The video quickly spread all over the Internet, with some people on Twitter joking that she should be put in jail. That woman is Alexa Greenfield – and she says she does it with good reason: to cool them off. She says she’s done it since she was a kid – and admits that it's weird, but enjoys the taste. “I do think it is gross and it definitely sounds gross so I totally get where they are coming from,” she admits. “I almost judge the people that are defending me more so.”
And by the way? She also had an inkling of what was coming her way right after it was captured by cameras. “I got a text five minutes later from a friend that said, ‘I just saw you dipping a chicken finger in Coke on TV,’ and I was like, Oh noooo’.”
JASON'S STORY - WINNER
HOMELESS VET WILL GET FULL $400,000 FROM GOFUND ME CAMPAIGN
Johnny Bobbitt Jr., a homeless Philadelphia ex-Marine, will get the money owed to him from a GoFundMe campaign that raised more than $400,000 for him, according to his attorney Chris Fallon.
Bobbitt has now received $20,000 as part of the guarantee, which will be used to get him an apartment and food.
The rest of the money will be handed over after GoFundMe conducts an investigation relying on items seized by the Burlington County Prosecutor's Office.
A couple, Kate McClure and Mark D'Amico, started the campaign after McClure ran out of gas and became stranded last October, and Bobbitt helped her out with his last $20.

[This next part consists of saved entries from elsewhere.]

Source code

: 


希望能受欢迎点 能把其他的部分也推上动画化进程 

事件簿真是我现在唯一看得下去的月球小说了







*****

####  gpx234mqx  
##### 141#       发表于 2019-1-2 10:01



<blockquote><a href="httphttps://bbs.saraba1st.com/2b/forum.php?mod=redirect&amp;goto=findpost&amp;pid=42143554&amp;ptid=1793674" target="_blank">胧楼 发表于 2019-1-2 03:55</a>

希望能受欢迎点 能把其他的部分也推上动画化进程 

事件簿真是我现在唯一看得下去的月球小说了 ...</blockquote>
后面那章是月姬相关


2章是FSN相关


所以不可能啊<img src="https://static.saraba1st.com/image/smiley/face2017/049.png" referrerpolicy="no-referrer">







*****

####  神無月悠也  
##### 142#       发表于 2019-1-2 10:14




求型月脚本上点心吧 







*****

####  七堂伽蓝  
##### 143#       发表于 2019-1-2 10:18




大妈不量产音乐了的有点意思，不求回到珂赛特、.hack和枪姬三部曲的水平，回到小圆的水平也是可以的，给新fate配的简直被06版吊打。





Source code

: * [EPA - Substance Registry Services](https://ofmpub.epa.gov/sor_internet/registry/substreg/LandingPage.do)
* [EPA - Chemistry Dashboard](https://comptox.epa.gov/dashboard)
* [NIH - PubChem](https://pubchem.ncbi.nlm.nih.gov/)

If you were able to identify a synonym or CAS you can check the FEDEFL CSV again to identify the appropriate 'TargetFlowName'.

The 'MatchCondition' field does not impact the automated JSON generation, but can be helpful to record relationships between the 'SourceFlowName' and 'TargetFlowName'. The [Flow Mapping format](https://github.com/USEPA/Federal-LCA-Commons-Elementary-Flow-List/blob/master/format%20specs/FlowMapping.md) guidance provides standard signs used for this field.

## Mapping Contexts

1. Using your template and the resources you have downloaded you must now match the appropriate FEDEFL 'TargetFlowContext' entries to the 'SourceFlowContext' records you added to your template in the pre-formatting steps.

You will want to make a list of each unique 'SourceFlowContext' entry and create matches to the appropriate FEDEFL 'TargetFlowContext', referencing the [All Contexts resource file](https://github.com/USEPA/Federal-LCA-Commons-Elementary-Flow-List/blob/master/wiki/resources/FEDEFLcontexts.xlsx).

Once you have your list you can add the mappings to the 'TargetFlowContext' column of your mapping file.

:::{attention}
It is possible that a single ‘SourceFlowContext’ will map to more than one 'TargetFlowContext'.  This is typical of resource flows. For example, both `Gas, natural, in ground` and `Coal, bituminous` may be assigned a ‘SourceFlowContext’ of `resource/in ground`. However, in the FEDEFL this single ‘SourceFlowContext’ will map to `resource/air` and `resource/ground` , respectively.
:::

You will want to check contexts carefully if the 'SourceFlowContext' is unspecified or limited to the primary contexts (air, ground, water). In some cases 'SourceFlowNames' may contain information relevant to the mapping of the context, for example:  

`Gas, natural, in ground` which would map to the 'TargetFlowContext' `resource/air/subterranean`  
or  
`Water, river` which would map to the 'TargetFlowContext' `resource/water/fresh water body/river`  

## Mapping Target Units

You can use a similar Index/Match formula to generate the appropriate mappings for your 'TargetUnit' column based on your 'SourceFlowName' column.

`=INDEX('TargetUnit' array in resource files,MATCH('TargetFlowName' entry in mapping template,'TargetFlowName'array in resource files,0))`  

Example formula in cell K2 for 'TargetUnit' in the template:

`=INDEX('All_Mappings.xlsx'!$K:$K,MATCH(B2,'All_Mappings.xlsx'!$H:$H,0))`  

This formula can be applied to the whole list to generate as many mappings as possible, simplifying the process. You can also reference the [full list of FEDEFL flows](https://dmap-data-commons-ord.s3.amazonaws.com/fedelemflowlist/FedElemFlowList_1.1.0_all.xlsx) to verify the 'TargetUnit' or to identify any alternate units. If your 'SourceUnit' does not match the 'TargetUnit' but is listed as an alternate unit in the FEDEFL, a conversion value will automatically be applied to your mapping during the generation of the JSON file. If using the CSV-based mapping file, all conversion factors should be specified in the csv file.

The response was incredible: 14,347 people donated $402,706 over the course of 10 months.
Since then, the money has been in dispute, and Bobbitt is suing the couple, accusing them of fraud. Bobbitt's attorney says his client has only seen about $75,000 of that money and should have gotten about $300,000 more after GoFundMe's fees.
The couple has repeatedly denied any wrongdoing, but a court order deadline for them to hand over the cash has passed.